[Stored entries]
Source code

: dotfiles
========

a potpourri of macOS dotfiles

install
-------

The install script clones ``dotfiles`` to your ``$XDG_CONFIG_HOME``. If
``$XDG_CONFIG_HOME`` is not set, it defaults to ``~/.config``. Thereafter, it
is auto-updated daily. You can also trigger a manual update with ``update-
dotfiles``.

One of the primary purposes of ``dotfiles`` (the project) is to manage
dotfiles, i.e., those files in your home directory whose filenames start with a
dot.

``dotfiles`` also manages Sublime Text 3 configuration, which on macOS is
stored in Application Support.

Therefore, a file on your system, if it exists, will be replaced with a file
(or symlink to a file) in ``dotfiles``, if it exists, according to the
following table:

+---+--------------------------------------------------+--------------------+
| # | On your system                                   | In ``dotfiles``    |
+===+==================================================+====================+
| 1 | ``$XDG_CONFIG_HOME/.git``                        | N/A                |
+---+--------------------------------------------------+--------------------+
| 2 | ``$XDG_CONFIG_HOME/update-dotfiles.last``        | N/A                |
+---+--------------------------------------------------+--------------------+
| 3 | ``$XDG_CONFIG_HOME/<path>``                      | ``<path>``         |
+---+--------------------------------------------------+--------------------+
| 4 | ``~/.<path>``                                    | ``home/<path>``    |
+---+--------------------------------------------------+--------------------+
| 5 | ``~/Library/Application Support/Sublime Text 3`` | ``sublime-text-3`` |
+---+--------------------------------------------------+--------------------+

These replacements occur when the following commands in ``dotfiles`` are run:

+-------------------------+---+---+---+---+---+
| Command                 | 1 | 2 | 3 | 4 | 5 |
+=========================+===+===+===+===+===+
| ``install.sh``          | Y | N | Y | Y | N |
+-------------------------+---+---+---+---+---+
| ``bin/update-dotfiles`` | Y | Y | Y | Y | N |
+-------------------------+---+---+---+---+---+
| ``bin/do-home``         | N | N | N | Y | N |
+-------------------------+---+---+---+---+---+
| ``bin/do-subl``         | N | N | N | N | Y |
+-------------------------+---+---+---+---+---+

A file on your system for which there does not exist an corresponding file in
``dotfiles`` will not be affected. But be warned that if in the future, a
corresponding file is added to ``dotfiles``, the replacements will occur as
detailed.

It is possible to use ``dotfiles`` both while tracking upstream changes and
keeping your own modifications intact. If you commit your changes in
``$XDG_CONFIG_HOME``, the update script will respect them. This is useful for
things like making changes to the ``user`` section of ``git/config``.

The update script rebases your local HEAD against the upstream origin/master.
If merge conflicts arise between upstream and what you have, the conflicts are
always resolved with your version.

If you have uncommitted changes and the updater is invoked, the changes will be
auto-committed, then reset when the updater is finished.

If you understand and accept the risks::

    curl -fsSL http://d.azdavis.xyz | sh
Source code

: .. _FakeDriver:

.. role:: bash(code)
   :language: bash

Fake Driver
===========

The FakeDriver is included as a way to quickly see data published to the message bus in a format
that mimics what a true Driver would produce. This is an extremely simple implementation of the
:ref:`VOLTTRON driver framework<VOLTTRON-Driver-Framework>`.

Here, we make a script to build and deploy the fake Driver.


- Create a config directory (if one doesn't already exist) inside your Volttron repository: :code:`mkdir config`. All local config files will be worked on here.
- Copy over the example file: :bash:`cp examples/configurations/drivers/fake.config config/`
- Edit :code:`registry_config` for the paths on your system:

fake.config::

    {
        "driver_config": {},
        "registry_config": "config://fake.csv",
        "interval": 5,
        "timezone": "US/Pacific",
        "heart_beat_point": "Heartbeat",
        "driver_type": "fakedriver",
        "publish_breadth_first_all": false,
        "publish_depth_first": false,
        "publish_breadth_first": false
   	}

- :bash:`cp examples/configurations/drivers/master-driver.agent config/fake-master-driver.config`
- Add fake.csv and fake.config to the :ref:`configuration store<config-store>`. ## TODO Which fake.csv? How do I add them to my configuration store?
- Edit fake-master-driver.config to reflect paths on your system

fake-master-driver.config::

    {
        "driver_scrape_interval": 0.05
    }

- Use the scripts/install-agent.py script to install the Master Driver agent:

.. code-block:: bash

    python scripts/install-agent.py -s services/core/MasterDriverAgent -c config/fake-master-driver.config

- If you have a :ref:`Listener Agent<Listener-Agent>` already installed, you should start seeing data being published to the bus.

### Action item
The lines sought are those in the data above that include the string "local"; copy each one.

### Reply to the task
The update script rebases your local HEAD against the upstream origin/master.
- Create a config directory (if one doesn't already exist) inside your Volttron repository: :code:`mkdir config`. All local config files will be worked on here.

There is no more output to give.